Second, cooperation is driven by the fact that European armed forces believe they do not have the financial resources to meet their goals by themselves. Thus, they turn to each other in the hope of mitigating their shortfalls. (Not that this always works. If budgets are cut, the cooperation can still fail.) The third structural factor is existing defense collaborations. New cooperative initiatives are usually based on previous ones. If countries pursue ongoing military projects together, there is a higher chance that they will launch new ones with each other rather than with a totally new partner. This is why those NATO members who had a relevant bilateral relationship with certain allies on the eastern flank led the international efforts there.

Structural factors create the conditions for cooperation, but situational factors trigger collaboration. The first situational factor is personal relationships. Cooperation usually starts when at least two leaders — politicians, civil servants, or military officers — invest extra effort to make things work. Such leaders tend to have good chemistry, a necessary ingredient when creating something new that needs a huge amount of extra commitment. For instance, David Cameron, the former British prime minister, and Nicolas Sarkozy, the French president at that time, had good chemistry and could agree on the Lancaster House Treaties in 2010. Even though all other factors may be aligned, something similar is unimaginable with Boris Johnson and Emmanuel Macron because of their different characters and strained relationship.

= Record excerpts =

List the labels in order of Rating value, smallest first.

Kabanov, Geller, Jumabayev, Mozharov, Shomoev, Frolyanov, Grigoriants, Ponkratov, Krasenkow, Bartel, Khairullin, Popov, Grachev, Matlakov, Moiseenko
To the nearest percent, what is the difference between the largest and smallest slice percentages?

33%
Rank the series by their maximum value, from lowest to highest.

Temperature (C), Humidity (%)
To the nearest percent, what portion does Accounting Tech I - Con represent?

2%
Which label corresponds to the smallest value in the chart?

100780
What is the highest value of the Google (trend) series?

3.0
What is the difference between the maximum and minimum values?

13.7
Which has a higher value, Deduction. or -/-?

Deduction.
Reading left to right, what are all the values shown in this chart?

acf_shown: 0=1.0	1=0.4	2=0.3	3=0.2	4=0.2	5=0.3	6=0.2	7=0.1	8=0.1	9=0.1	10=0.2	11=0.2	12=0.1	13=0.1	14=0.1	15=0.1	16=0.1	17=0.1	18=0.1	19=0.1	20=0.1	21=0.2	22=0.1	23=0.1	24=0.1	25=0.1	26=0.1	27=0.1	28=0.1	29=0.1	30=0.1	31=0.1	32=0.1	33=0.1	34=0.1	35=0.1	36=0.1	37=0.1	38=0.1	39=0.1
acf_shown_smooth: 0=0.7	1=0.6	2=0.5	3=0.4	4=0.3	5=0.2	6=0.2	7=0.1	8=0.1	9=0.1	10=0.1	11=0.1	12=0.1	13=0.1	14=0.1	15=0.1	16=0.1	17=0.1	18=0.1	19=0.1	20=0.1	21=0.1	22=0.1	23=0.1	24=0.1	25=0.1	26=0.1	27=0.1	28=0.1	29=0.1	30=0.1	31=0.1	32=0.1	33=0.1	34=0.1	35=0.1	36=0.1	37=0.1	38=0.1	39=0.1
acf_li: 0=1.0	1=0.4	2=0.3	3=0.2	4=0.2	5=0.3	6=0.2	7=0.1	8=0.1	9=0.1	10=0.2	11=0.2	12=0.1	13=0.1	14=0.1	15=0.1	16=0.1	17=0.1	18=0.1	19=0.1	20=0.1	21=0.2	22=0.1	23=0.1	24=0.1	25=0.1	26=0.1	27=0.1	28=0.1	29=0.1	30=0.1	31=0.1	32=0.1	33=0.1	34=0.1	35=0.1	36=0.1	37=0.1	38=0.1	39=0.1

= Parts of the exercise =
a. Transcribe the passage on European defense cooperation between "Second, cooperation is" and "international efforts there.", inclusive.
b. Pick up the passage on European defense cooperation after its last sentence and carry it forward.

= Results of the tasks =
a.
Second, cooperation is driven by the fact that European armed forces believe they do not have the financial resources to meet their goals by themselves. Thus, they turn to each other in the hope of mitigating their shortfalls. (Not that this always works. If budgets are cut, the cooperation can still fail.) The third structural factor is existing defense collaborations. New cooperative initiatives are usually based on previous ones. If countries pursue ongoing military projects together, there is a higher chance that they will launch new ones with each other rather than with a totally new partner. This is why those NATO members who had a relevant bilateral relationship with certain allies on the eastern flank led the international efforts there.

b.
Finally, situationally speaking, a supportive political environment is also needed. This can come either from the public or domestic actors or from international developments. Without it, the leaders who are the engines of the collaboration would work in a vacuum and would not be able to realize their ambitions. At the moment, the Russian invasion of Ukraine has clearly created a political climate in Europe that is quite conducive to defense collaborations.


If policymakers want to strengthen European defense through more bi- and minilateral collaborations, they should build off these five factors. This starts with appreciating how the potential NATO memberships of Finland and Sweden would create new opportunities for small scale collaboration. Policymakers should also look to their current minilateral efforts with an awareness that these provide the best source of potential partners for new efforts, while also choosing new partners with an eye toward the potential for future cooperation they bring. Furthermore, they should assess the economic viability of new commitments and defense collaborations not only from their vantage point but also from their partners’ side.

Policymakers should also be aware of the situational factors in launching new collaborative efforts. For instance, if the personalities in crucial positions do not match, collaboration should not be forced, and policymakers should wait for more favorable circumstances. However, if there is strong chemistry between leaders, they should exploit this opportunity quickly. Finally, the war in Ukraine has created an extremely supportive political environment. This situation is extraordinarily rare and can serve as the starting point for minilateral and bilateral initiatives that will pay dividends over decades.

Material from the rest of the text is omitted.